What is a vertical asymptote?
A vertical asymptote is a vertical line \(x = a\) that the graph of a function approaches but never touches, where the function value shoots off toward positive or negative infinity. For a rational function \(f(x) = N(x) / D(x)\), vertical asymptotes occur at the x-values that make the denominator zero — provided the numerator is not also zero there (otherwise you may have a removable hole instead). This calculator focuses on the denominator, treating it as a linear or quadratic polynomial \(a\cdot x^{2} + b\cdot x + c\).
How to use this calculator
Write your function as a fraction and identify the denominator. Enter its coefficients: \(a\) for the x² term, \(b\) for the x term, and \(c\) for the constant. For a linear denominator such as \(x - 3\), set \(a = 0\), \(b = 1\), \(c = -3\). The calculator solves \(a\cdot x^{2} + b\cdot x + c = 0\) and reports each real solution as a vertical asymptote \(x = \text{value}\).
The formula explained
Setting the denominator to zero gives the candidate asymptotes. When \(a = 0\) the equation is linear, with the single solution \(x = -c / b\). When \(a \neq 0\) we use the quadratic formula $$x = \frac{-b \pm \sqrt{b^{2} - 4ac}}{2a}.$$ The discriminant \(b^{2} - 4ac\) decides how many real roots exist: positive gives two asymptotes, zero gives one, and negative gives none.
Worked example
Consider \(f(x) = 1 / (x^{2} - 4)\).
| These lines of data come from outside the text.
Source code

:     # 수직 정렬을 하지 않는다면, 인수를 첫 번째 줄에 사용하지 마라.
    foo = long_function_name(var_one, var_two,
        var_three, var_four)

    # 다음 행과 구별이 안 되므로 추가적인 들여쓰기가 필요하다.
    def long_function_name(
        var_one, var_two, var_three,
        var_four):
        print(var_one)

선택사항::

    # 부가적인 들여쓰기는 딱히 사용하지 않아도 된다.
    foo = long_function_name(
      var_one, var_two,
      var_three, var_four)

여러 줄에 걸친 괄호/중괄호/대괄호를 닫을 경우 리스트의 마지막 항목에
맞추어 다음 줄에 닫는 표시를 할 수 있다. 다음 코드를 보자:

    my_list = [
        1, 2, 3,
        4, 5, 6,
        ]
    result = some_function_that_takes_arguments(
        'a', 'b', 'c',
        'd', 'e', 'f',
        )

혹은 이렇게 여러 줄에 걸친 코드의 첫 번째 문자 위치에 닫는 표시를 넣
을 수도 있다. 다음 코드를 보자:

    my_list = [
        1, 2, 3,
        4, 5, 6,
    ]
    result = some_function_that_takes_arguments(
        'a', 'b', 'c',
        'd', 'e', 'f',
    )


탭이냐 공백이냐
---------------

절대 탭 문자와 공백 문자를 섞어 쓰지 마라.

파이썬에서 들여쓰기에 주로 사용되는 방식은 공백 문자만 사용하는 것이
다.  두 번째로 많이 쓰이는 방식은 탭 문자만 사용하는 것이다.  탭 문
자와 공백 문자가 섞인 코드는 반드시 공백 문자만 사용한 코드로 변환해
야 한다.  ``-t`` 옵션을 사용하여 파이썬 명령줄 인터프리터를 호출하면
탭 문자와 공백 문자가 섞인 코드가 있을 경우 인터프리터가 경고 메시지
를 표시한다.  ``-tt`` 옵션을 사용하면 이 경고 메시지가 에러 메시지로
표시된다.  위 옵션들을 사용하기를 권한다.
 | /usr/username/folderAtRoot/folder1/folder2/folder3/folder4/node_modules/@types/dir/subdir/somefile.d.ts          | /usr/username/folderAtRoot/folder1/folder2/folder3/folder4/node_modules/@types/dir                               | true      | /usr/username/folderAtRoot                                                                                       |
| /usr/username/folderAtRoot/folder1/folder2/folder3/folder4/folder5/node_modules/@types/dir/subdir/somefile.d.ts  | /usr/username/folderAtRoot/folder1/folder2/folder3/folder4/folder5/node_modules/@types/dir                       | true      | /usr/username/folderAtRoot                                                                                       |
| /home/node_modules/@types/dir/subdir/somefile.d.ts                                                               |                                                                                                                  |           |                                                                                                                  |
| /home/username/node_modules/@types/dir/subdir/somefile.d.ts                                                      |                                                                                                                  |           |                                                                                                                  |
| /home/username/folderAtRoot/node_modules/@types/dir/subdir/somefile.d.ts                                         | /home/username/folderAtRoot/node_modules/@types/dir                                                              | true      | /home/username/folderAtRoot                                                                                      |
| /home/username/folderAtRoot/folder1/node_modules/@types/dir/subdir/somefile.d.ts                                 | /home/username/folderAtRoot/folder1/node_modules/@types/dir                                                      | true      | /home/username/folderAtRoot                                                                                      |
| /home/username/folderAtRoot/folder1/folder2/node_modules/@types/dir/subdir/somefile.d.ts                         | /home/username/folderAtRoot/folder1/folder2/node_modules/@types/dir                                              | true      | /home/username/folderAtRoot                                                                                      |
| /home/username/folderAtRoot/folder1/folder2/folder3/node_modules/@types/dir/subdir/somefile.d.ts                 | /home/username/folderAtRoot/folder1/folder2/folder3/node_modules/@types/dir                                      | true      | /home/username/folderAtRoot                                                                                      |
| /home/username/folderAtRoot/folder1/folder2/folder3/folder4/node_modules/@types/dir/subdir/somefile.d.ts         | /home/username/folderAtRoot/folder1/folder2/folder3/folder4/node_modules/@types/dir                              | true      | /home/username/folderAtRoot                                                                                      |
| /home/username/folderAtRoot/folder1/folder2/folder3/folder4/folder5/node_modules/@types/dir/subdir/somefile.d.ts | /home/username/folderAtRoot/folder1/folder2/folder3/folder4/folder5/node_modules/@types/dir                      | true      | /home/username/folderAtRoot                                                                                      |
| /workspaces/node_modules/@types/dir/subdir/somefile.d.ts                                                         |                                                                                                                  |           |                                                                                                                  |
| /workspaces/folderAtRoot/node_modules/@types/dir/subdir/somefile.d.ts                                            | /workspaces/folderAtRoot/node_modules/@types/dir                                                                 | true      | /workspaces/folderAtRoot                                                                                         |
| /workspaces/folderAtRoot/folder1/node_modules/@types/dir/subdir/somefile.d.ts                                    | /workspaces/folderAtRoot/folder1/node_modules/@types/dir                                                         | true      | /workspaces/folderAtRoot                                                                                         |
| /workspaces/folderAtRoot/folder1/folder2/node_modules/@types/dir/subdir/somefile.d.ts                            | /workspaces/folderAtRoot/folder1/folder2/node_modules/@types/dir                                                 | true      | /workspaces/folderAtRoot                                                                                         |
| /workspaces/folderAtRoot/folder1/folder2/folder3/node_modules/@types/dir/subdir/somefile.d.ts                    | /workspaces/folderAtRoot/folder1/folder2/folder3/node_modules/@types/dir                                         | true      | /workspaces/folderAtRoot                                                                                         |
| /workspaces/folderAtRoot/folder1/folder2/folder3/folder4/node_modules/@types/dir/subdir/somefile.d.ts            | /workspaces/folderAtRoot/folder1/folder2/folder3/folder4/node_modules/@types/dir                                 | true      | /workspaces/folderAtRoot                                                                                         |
Here \(a = 1\), \(b = 0\), \(c = -4\). The discriminant is $$0 - 4(1)(-4) = 16,$$ so \(\sqrt{16} = 4\). The roots are $$\frac{0 \pm 4}{2} = \pm 2.$$ Therefore the function has two vertical asymptotes: \(x = -2\) and \(x = 2\).
FAQ
What if the numerator is zero at the same point? Then that x-value may be a removable discontinuity (hole) rather than an asymptote. This tool assumes the numerator is nonzero at the roots; always check.
Why are there no asymptotes sometimes? If the denominator has no real roots (negative discriminant), it is never zero for real x, so there are no vertical asymptotes.
Can a function have more than two? Yes — higher-degree denominators can have more roots. This calculator handles up to a quadratic denominator (at most two).